Here, we showed that FATPs are a large evolutionarily conserved family of proteins that mediate the transport of LCFAs into cells. We identified six human and five mouse FATP genes which are expressed in a variety of tissues. These include the liver-specific gene FATP5 as well as FATP2, which is highly expressed in liver and kidney. We demonstrated that both of these proteins, as well as FATPs from nematodes and mycobacteria, are functional LCFA transporters. Interestingly, mmFATP2 is the murine homologue of a rat gene previously identified by others as a VLACS (15) even though it shares no sequence homology with other cloned acyl-CoA synthases.

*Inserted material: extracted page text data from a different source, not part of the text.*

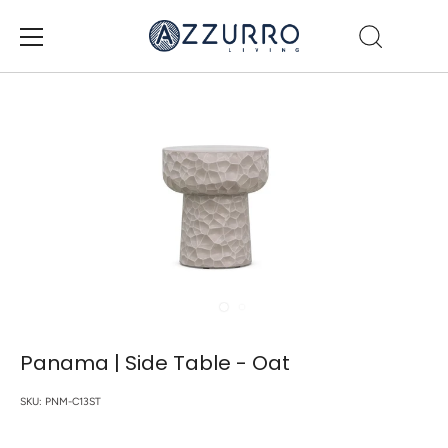
Skip
to
content
Panama | Side Table - Oat
SKU:
PNM-C13ST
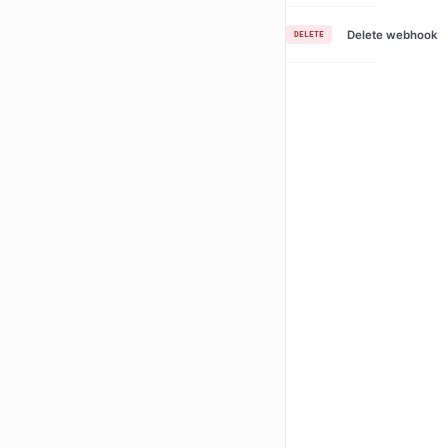
Delete webhook
DELETE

The rat homologue of mmFATP2 increased very long chain acyl-CoA synthase activity when expressed in COS cells (15) but this observation can be explained by our finding that expression of mmFATP2 increases the rate of fatty acid uptake from the medium; this, in turn, could stimulate transcription of a VLACS gene. Indeed, exogenously added LCFAs directly activate transcription of the long chain acyl-CoA synthase gene (17).

Not every organism utilizes a FATP to transport free fatty acids. The E. coli genome does not contain a FATP homologue; rather, the E. coli fadL gene product mediates uptake of fatty acids from the medium (18). This protein has no sequence similarity to FATPs and we cannot find homologues of fadL in the genomes of mycobacteria, yeast, C. elegans, mice, or humans.

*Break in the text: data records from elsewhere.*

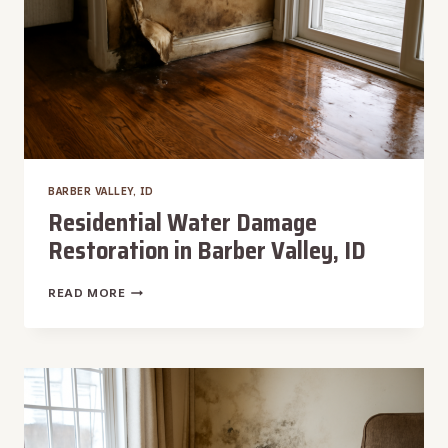
BARBER VALLEY, ID
Residential Water Damage
Restoration in Barber Valley, ID
RESIDENTIAL
READ MORE
WATER
DAMAGE
RESTORATION
IN
BARBER
VALLEY,
ID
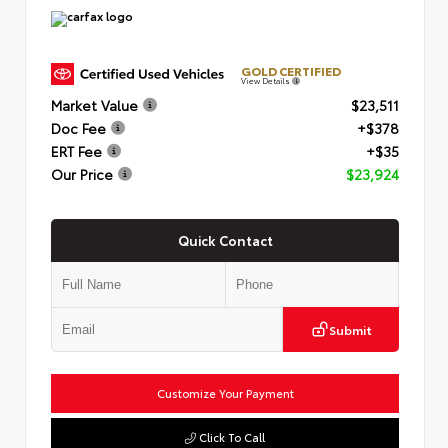
GOLD CERTIFIED
View Details
Market Value
$23,511
Doc Fee
+$378
ERT Fee
+$35
Our Price
$23,924
Quick Contact
Submit
Customize Your Payment
Click To Call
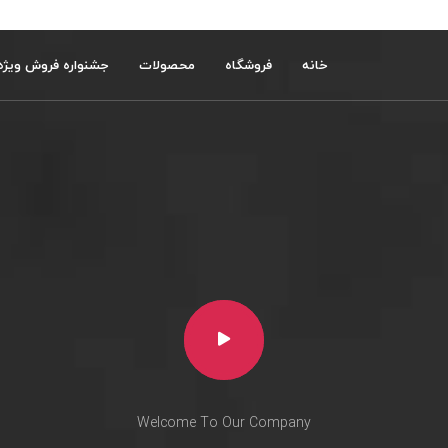
جشنواره فروش ویژه
محصولات
فروشگاه
خانه
Welcome To Our Company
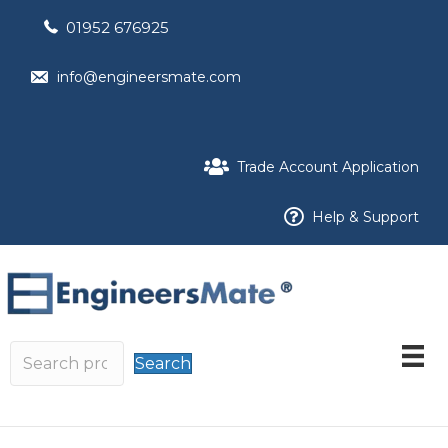
01952 676925
info@engineersmate.com
Trade Account Application
Help & Support
Search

The discovery of a diverse but highly homologous family of FATPs is reminiscent of the glucose transporter family. In a manner similar to the FATPs, the glucose transporters have very divergent patterns of tissue expression (19). The FATPs, like glucose transporters, may also differ in their substrate specificities, uptake kinetics, and hormonal regulation (20). Indeed, the levels of fatty acids in the blood, like those of glucose, can be regulated by insulin and are dysregulated in diseases such as noninsulin-dependent diabetes and obesity (21). The underlying mechanisms for the regulation of free fatty acid concentrations in the blood are not understood but could be explained by hormonal modulation of FATPs.

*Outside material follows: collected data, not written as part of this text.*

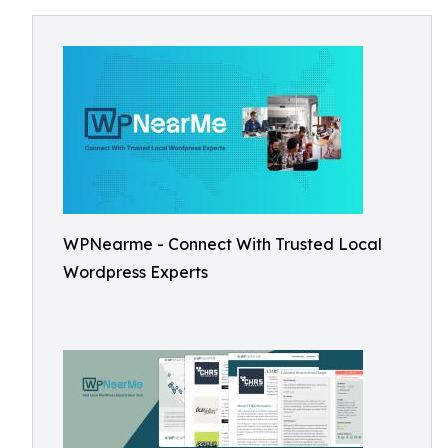
WPNearme - Connect With Trusted Local
Wordpress Experts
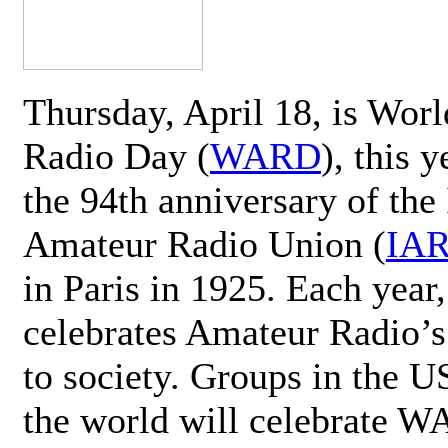
Thursday, April 18, is Wor
Radio Day (
WARD
), this 
the 94th anniversary of the 
Amateur Radio Union (
IA
in Paris in 1925. Each ye
celebrates Amateur Radio’s
to society. Groups in the 
the world will celebrate 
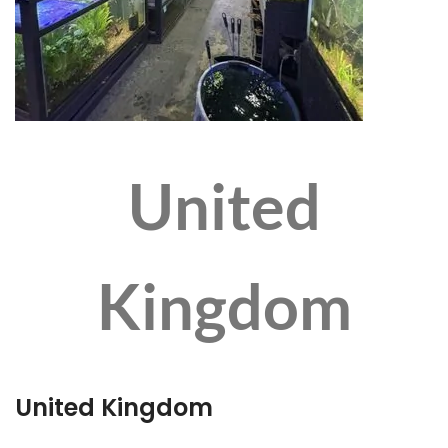
United
Kingdom
United Kingdom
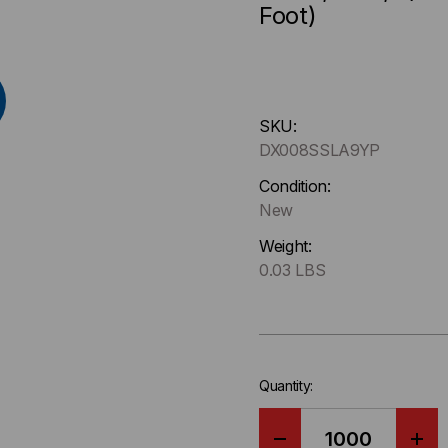
Foot)
Hurry
SKU:
up
DX008SSLA9YP
!
Only
Condition:
left
New
in-
Weight:
stock.
0.03 LBS
Quantity:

Another finding with potentially broad implications is the identification of a FATP homologue in M. tuberculosis. Tuberculosis causes more deaths worldwide than any other infectious agent and drug-resistant tuberculosis is re-emerging as a problem in industrialized nations (22). The de novo synthesis of fatty acids in Mycobacterium leprae is insufficient to maintain growth (23) and deletion of the scFATP gene slows their growth under certain conditions. Thus, it may be worthwhile to investigate inhibitors of mtFATP as potential therapies for tuberculosis.

Acknowledgments

We thank Drs. Monty Krieger for reading the manuscript, Jean Schaffer for the mmFATP1 cDNA, Peter Murray for the M. tuberculum library, Craig Ceol for the C. elegans library, and Fran Lewitter for expert help with the sequence analysis. This work was supported by a Program of Excellence in Molecular Biology grant from the National Heart Lung and Blood Institute (HL41484) and National Institutes of Health Grant DK 47618 (to H.F.L.). A.S. was supported by the Badische Anilinund Soda-Fabrik AG fellowship from the Studienstifung des Deutschen Volkes and D.H. by National Institutes of Health Grant 5 T32 CA 09541.

ABBREVIATIONS

LCFA

long chain fatty acid

FATP

fatty acid transport protein

VLACS

very long chain acyl-CoA synthase

EST

expressed sequence tag

FSC

forward scatter

Footnotes

Data deposition: The sequences reported in this paper have been deposited in the GenBank database [accession nos. AF072757 (mmFATP5), AF072758 (mmFATP4), AF072759 (mmFATP3), and AF072760 (mmFATP2)].